Re: getting information on all file in a folder (12000+ files)

Posted: Tue Jan 19, 2010 8:26 pm
by buckit
pytrin wrote:Regarding the image downloading script, it doesn't look like there is much room to optimize here. The only major thing I can think of is first downloading the images and then running getimagesize() on the local copy, since I believe that it has to download the image anyway to get information on it. As it stands currently, for all provider images are downloaded twice (I could be wrong though, and getimagesize() can somehow get its information without downloading the entire image).
Thanks for the advice! I did it this way because it will create a blank file if no image exists at that given image location. so if I do that and then do getimagesize() I will have to delete that file if it isn't an image (I know... not a big deal). is there a better way to tell if an image exists at a URL without downloading content? I don't suppose there would be.
pytrin wrote: As for your x-y comparison script, you should lose all of the '@' operator (error suppression). What those do in practice is turning off error reporting and then turning it back on - if you want to suppress errors for your entire script you should do it only once at the beginning. That being said, it would probably not have a major impact on the performance of the script. When dealing with so many files, the process is bound to be choked by hard-drive performance which is much slower than CPU / memory.
you are 100% correct on the bottleneck! I just wanted to be sure I was using the best code to do this... everything I know about PHP I have learned from google... this is the first time I have ever asked another coder anything about PHP. (I think I have done pretty good with google so far! :) )

thanks for all your help! hopefully I can help someone else out on this board sometime! :)

Re: getting information on all file in a folder (12000+ files)

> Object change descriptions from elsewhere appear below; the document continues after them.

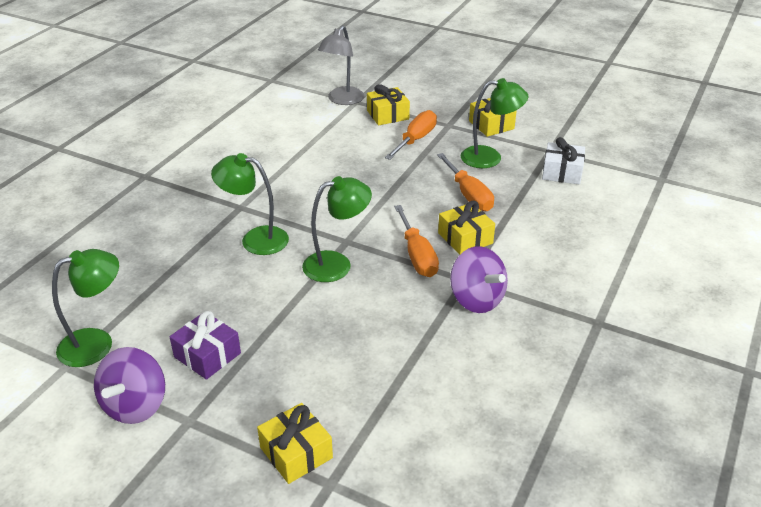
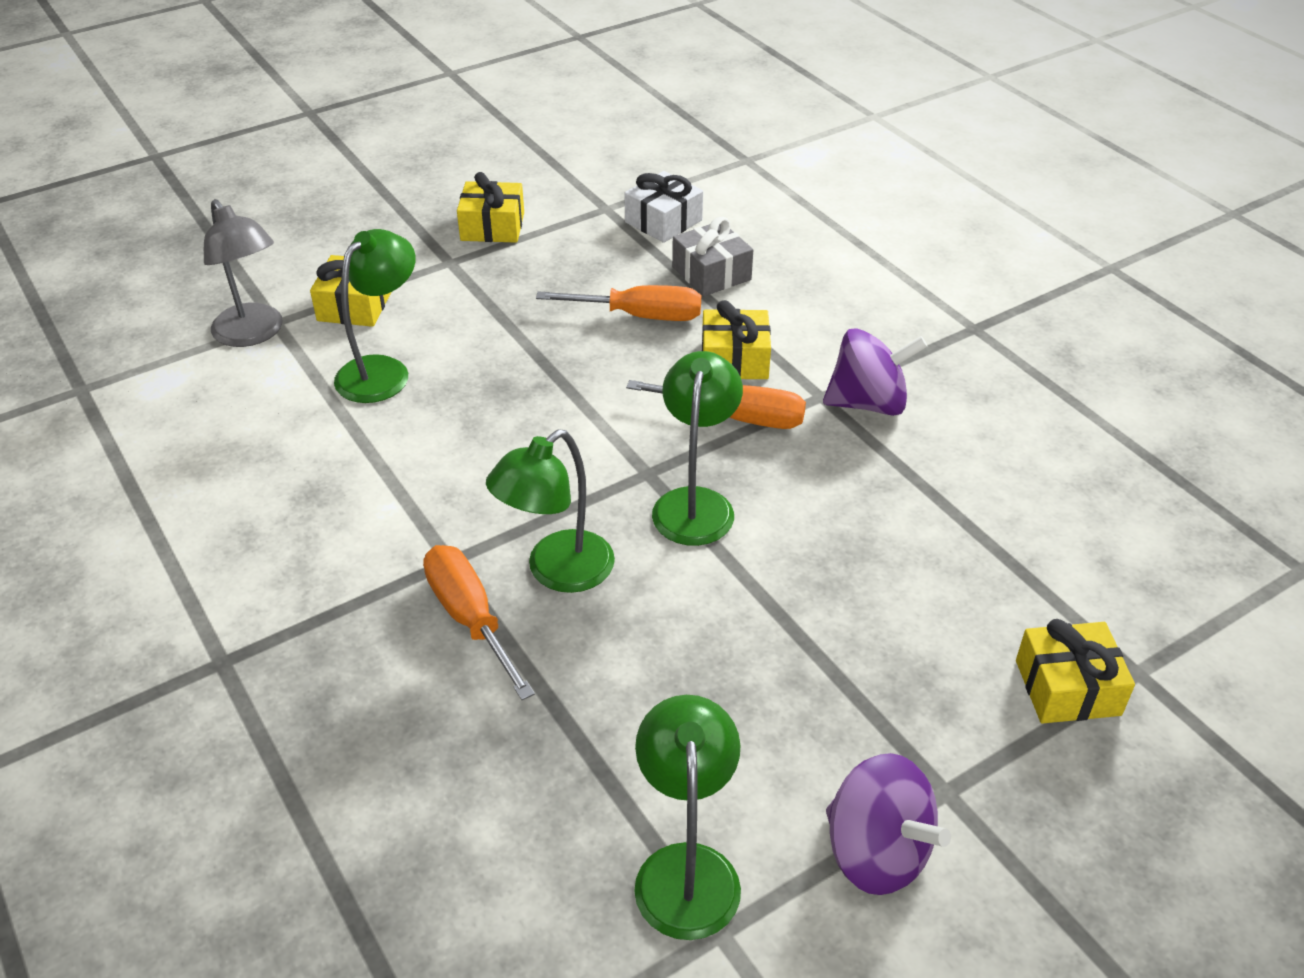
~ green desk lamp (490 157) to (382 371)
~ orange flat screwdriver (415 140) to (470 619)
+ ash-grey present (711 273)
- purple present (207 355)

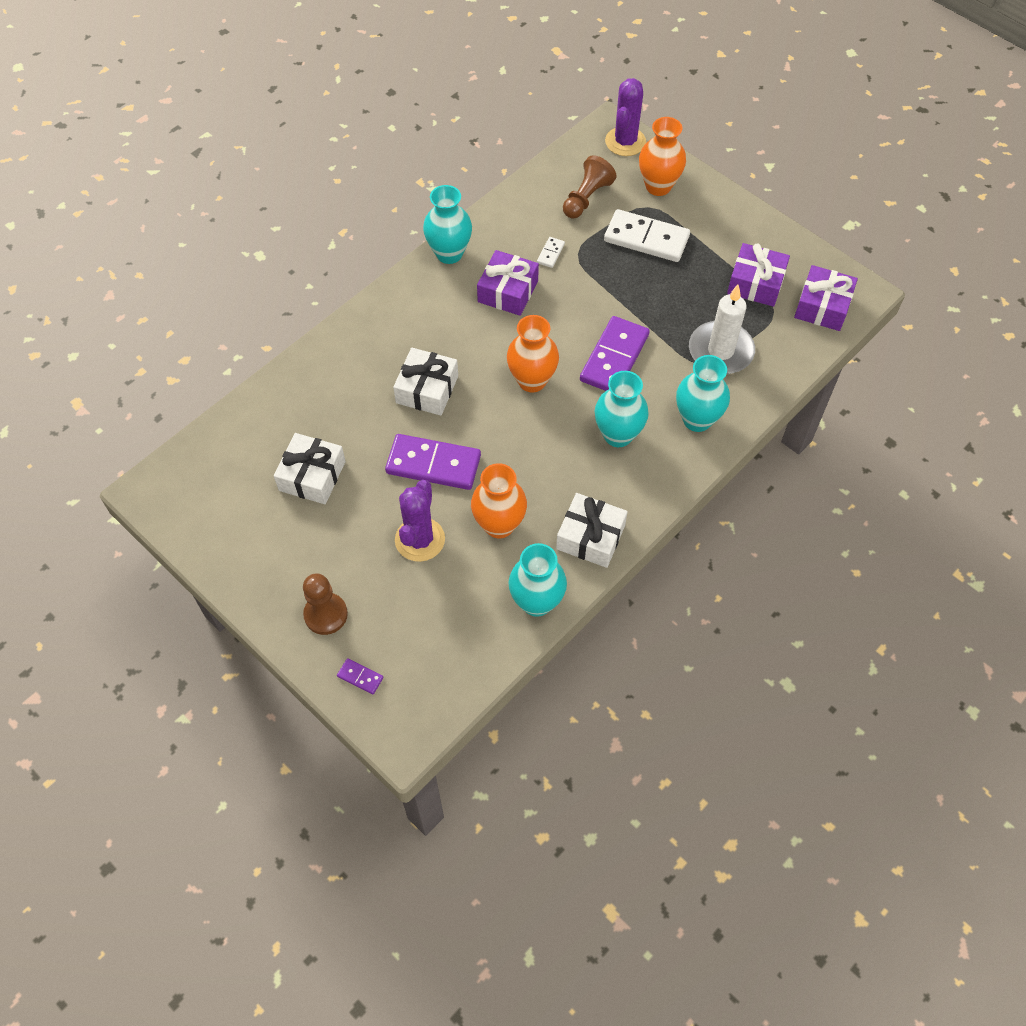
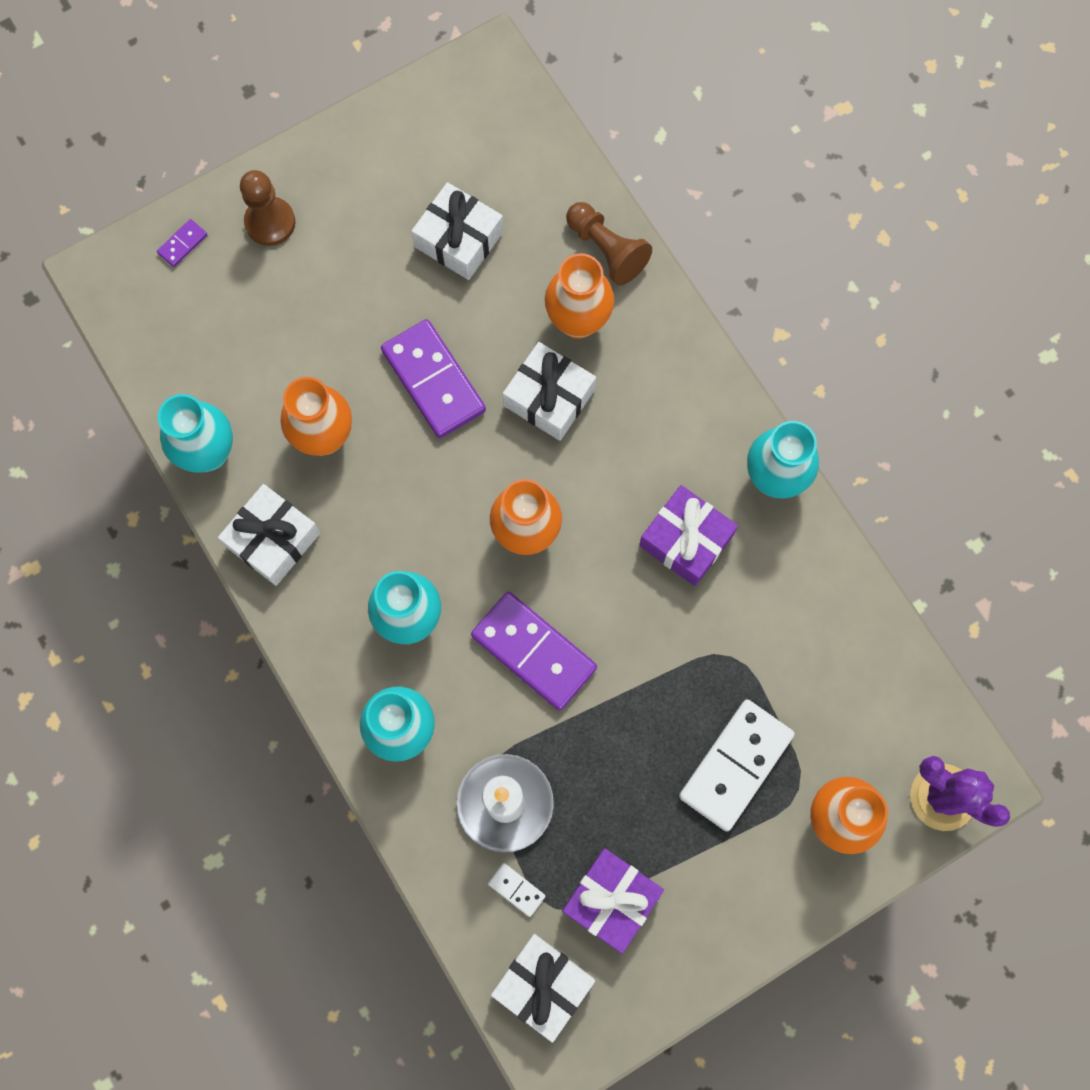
~ purple domino tile (433 464) = (433 380) 60 degrees counterclockwise
~ white domino tile (550 253) to (516 890)
~ purple present (822 306) to white present (543 985)
+ orange vase (578 321)
~ dark brown game pawn (586 198) to (606 250)
- purple cactus (420 539)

Posted: Tue Jan 19, 2010 8:40 pm
by Eran
is there a better way to tell if an image exists at a URL without downloading content? I don't suppose there would be.
You could use get_headers() and checking the HTTP status (404 means broken link etc.)
This would also remove the necessity of using the error suppression operator, since get_headers() does not throw an error on a missing link.

Re: getting information on all file in a folder (12000+ files)

Posted: Tue Jan 19, 2010 8:49 pm
by buckit
pytrin wrote:
is there a better way to tell if an image exists at a URL without downloading content? I don't suppose there would be.
You could use get_headers() and checking the HTTP status (404 means broken link etc.)
This would also remove the necessity of using the error suppression operator, since get_headers() does not throw an error on a missing link.

the only reason I used the error suppression operator is because of possible corrupt images... I had one come about the other day. imagecreatefromjpeg and imagesx, imagesy would throw an error on that file and stop the script. the getimagesize would not catch the bad image as it was enough to return an array. so I suppress the errors and handle the bad file if those functions fail.

Re: getting information on all file in a folder (12000+ files)

Posted: Tue Jan 19, 2010 8:54 pm
by Eran
Error suppression is for display purposes only. You can't really suppress fatal errors (errors that would stop the script), just stop them showing on screen.

Re: getting information on all file in a folder (12000+ files)

Posted: Tue Jan 19, 2010 9:00 pm
by buckit
pytrin wrote:Error suppression is for display purposes only. You can't really suppress fatal errors (errors that would stop the script), just stop them showing on screen.

sorry... thats what I meant... mind is slowly melting tonight :) I only did it on that part because I actually want to know if there are other errors so i can correct the script if needed... in this case it just needs to delete the file and start over.